Au lendemain du 69ᵉ Sommet ordinaire de la CEDEAO, tenu le 19 juillet 2026 à Freetown, une évidence s’impose : l’organisation ouest-africaine traverse l’une des périodes les plus délicates de son histoire. Contestée par une partie de ses peuples, fragilisée par le départ de plusieurs États et confrontée à une succession de crises politiques et sécuritaires, la Communauté économique des États de l’Afrique de l’Ouest semble aujourd’hui en quête d’une nouvelle légitimité.
C’est dans ce contexte qu’intervient la réflexion d’Abdoul Sacko, coordinateur national du Forum des Forces sociales de Guinée (FFSG). Au-delà d’une simple critique, son analyse met le doigt sur ce qui apparaît désormais comme le véritable mal de la CEDEAO : le fossé grandissant entre les principes proclamés lors des sommets et leur application sur le terrain.
Depuis sa création, la CEDEAO s’est dotée d’impressionnants instruments juridiques. Protocoles sur la démocratie, la bonne gouvernance, la libre circulation, la paix et la sécurité, mécanismes de prévention des conflits… Sur le papier, l’organisation possède l’un des cadres institutionnels les plus avancés du continent africain. Pourtant, les crises successives ont démontré que ces textes restent souvent lettre morte lorsque les intérêts politiques nationaux prennent le dessus.
Comme le souligne Abdoul Sacko, la crédibilité de la CEDEAO ne se construit pas uniquement dans les salles de conférence de Freetown, d’Abuja ou d’Accra. Elle se construit d’abord dans chacun des États membres, à travers le respect de l’État de droit, la transparence des institutions et la responsabilité des gouvernants envers leurs citoyens.
Cette observation mérite d’être entendue. Car une organisation régionale ne peut être plus forte que les États qui la composent. Lorsqu’un pays traverse une crise institutionnelle, lorsque les règles démocratiques deviennent variables selon les intérêts du moment ou lorsque les décisions communautaires sont appliquées à géométrie variable, c’est toute la crédibilité de l’institution qui s’effrite.

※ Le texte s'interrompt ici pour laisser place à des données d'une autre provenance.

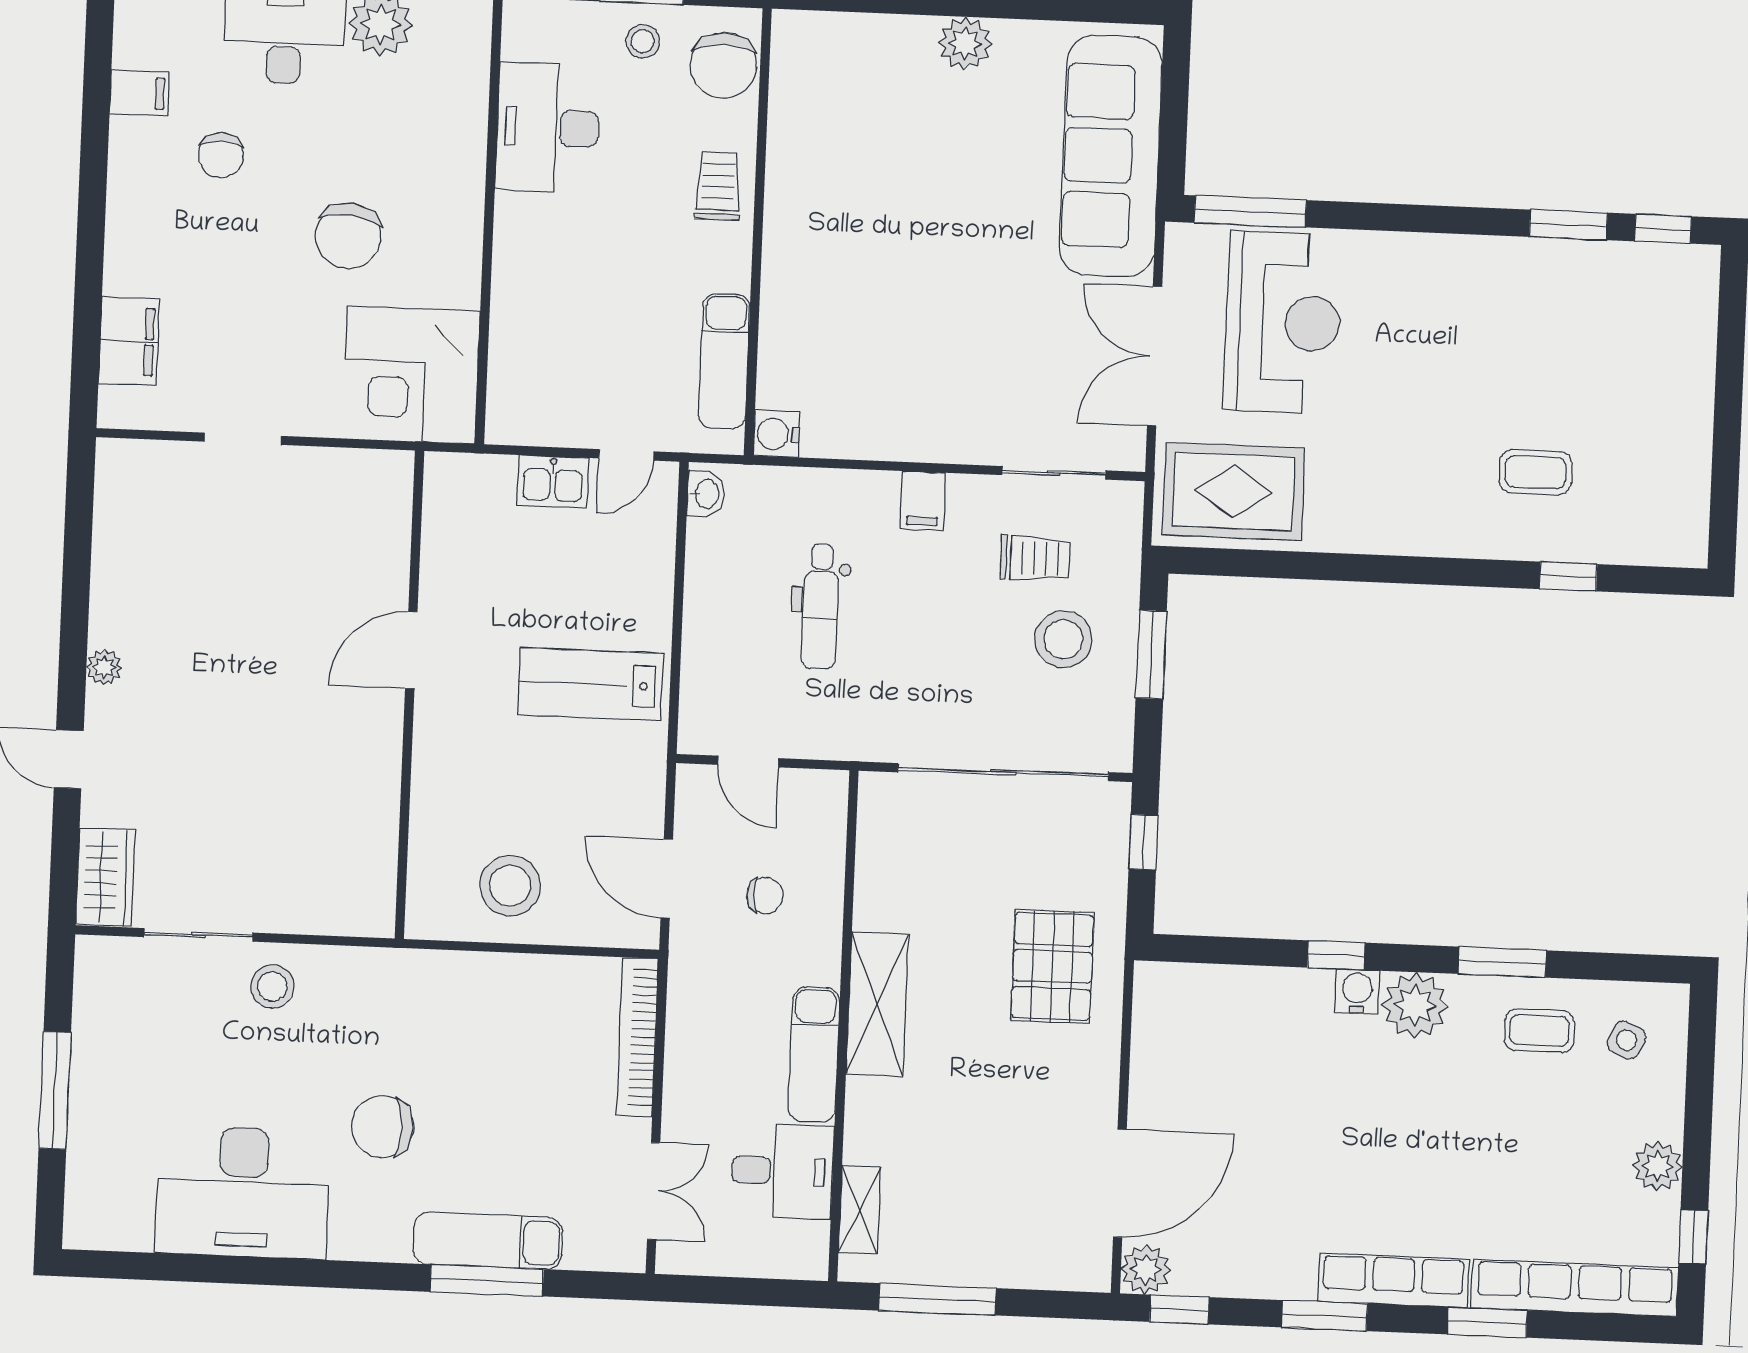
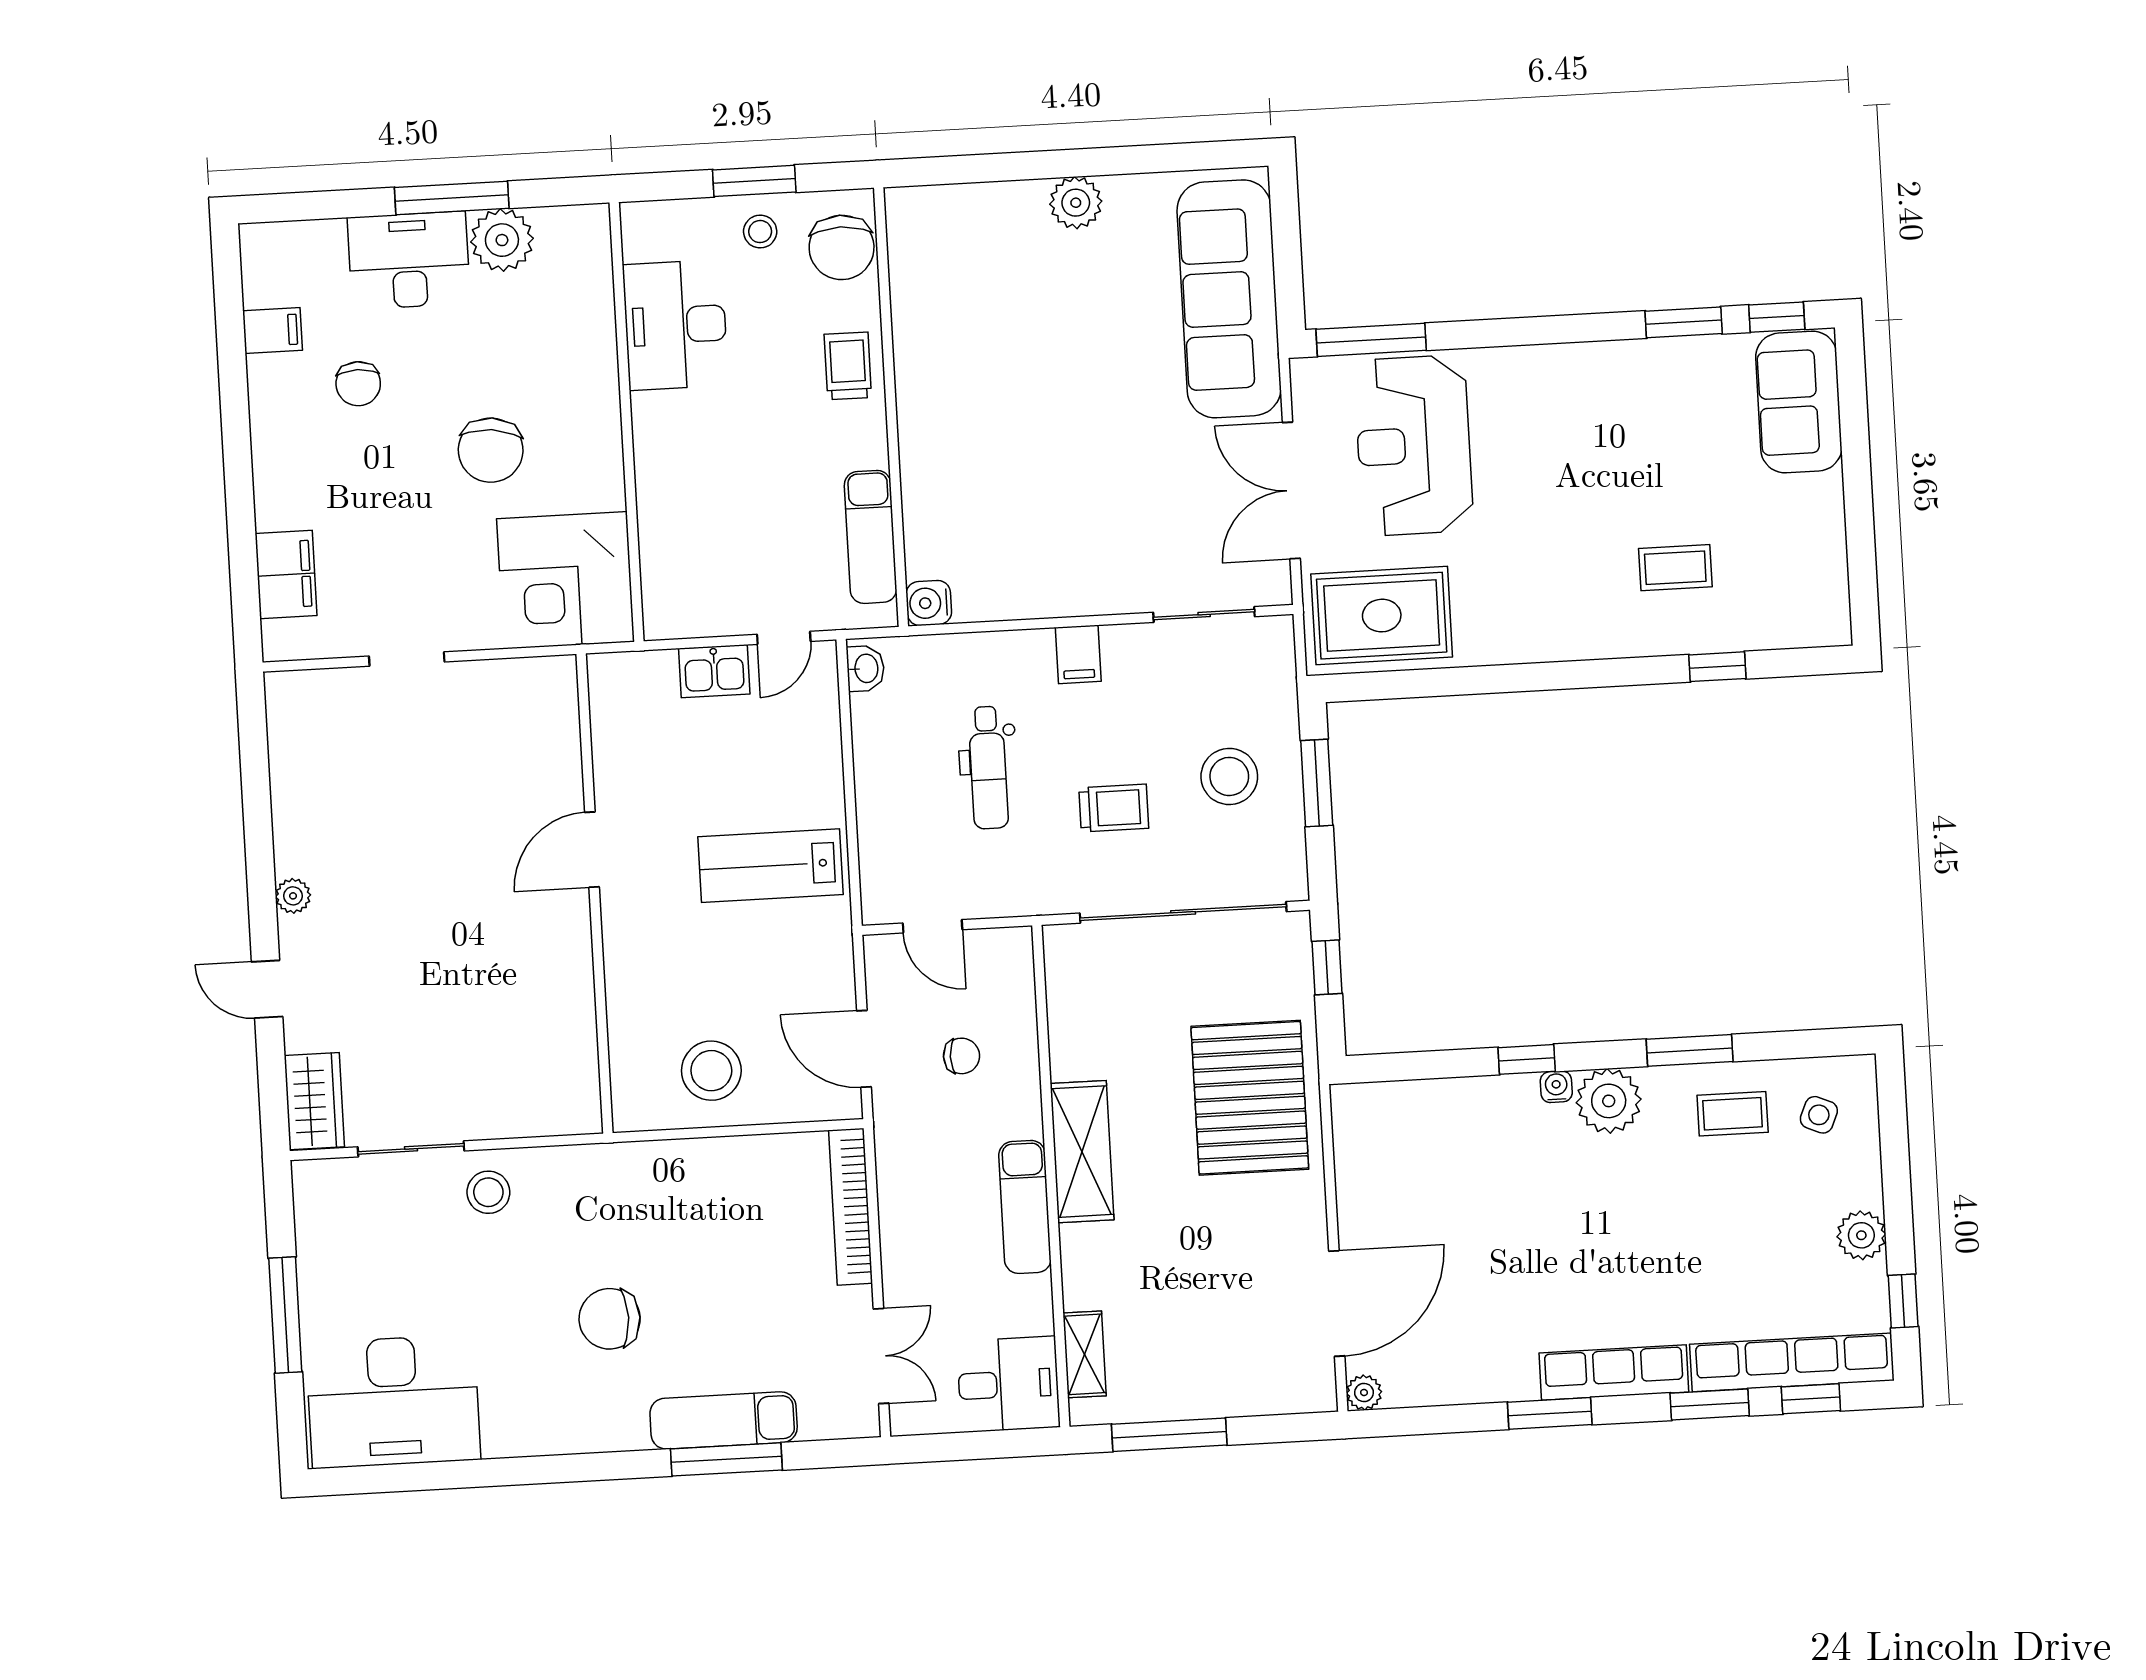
sofa: (1677, 317) -> (1799, 402), added
reception desk: (1283, 323) -> (1414, 445), turned 180
trolley: (1035, 558) -> (1114, 808), moved
pallet: (1052, 966) -> (1250, 1098), width x1.37, depth x1.41
water cooler: (1357, 992) -> (1556, 1087), width x0.72, depth x0.72
desk: (782, 1171) -> (1008, 1384), moved
desk: (243, 1192) -> (393, 1401), moved
plant: (1146, 1270) -> (1364, 1393), width x0.73, depth x0.73
window: (1179, 1309) -> (1811, 1399), moved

Les peuples ouest-africains, eux, semblent avoir changé de regard. Les grandes déclarations diplomatiques ne suffisent plus. Les citoyens attendent désormais des résultats palpables : une meilleure sécurité, une intégration économique réelle, une libre circulation effective, une justice équitable et des institutions capables de protéger leurs droits sans distinction.
Le défi est immense. La CEDEAO ne manque ni de traités ni de résolutions. Ce qui lui fait défaut, c’est une volonté politique constante et partagée de respecter les engagements librement souscrits. Tant que cette cohérence ne sera pas rétablie, chaque sommet risque de produire davantage de communiqués que de véritables avancées.
L’avenir de l’organisation dépend donc moins de nouvelles réformes institutionnelles que d’un changement profond de comportement des dirigeants eux-mêmes. La confiance des populations ne se décrète pas ; elle se gagne par l’exemple, la constance et le respect de la parole donnée.
La CEDEAO reste indispensable pour l’avenir de l’Afrique de l’Ouest. Mais elle ne retrouvera toute son autorité que lorsque ses dirigeants accepteront d’appliquer chez eux les principes qu’ils défendent devant leurs pairs. Sans cette cohérence, les ambitions d’intégration régionale risquent de demeurer un idéal, tandis que les peuples continueront de s’éloigner d’une institution qu’ils jugent de moins en moins capable de répondre à leurs aspirations.